*Work task:*
Write an exact copy of the entries below that leaves out all pictures.

[Stored data entries]
* * * * * * *

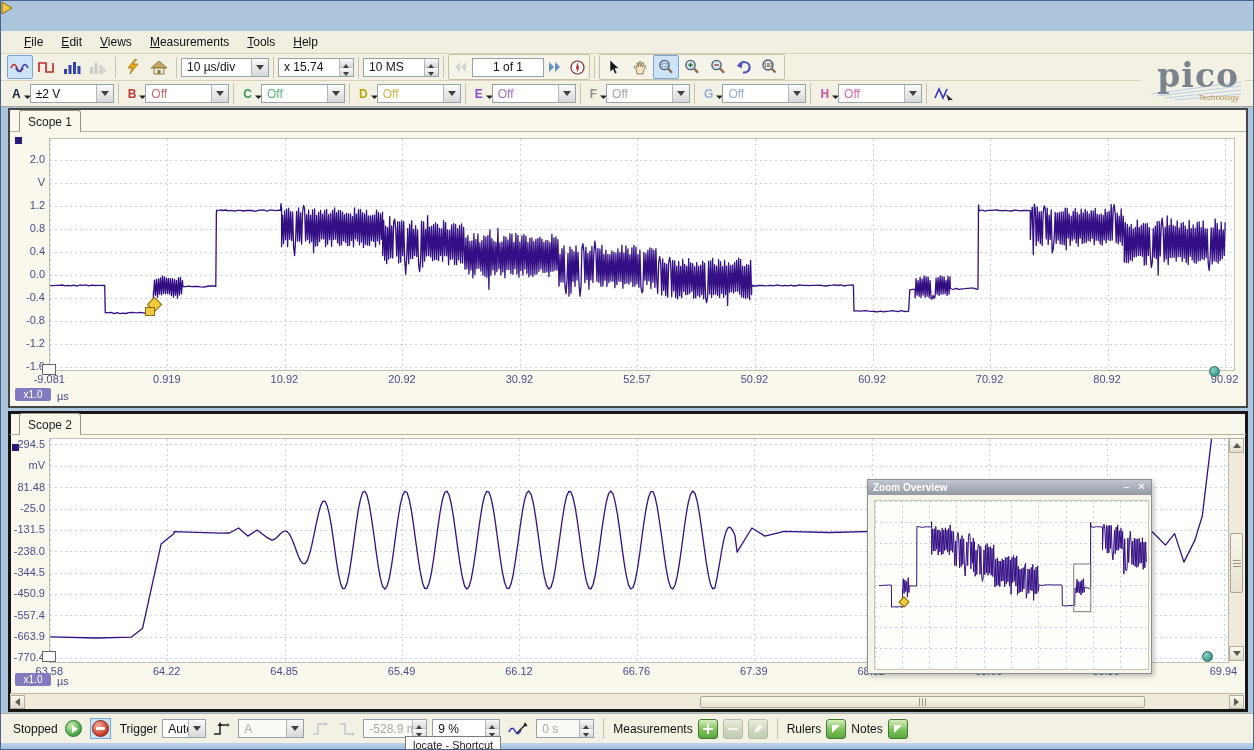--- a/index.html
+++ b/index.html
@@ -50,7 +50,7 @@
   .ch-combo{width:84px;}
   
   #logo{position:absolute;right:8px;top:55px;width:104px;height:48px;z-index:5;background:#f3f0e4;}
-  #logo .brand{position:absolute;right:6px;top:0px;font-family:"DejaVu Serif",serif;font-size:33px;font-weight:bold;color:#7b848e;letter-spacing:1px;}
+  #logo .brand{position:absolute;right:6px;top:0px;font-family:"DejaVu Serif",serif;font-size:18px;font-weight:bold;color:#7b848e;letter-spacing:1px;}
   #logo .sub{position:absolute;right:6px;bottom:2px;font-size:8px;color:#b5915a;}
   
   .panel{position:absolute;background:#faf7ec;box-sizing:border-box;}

* * * * * * *

*Output below:*
--- a/index.html
+++ b/index.html
@@ -50,7 +50,7 @@
   .ch-combo{width:84px;}
   
   #logo{position:absolute;right:8px;top:55px;width:104px;height:48px;z-index:5;background:#f3f0e4;}
-  #logo .brand{position:absolute;right:6px;top:0px;font-family:"DejaVu Serif",serif;font-size:33px;font-weight:bold;color:#7b848e;letter-spacing:1px;}
+  #logo .brand{position:absolute;right:6px;top:0px;font-family:"DejaVu Serif",serif;font-size:18px;font-weight:bold;color:#7b848e;letter-spacing:1px;}
   #logo .sub{position:absolute;right:6px;bottom:2px;font-size:8px;color:#b5915a;}
   
   .panel{position:absolute;background:#faf7ec;box-sizing:border-box;}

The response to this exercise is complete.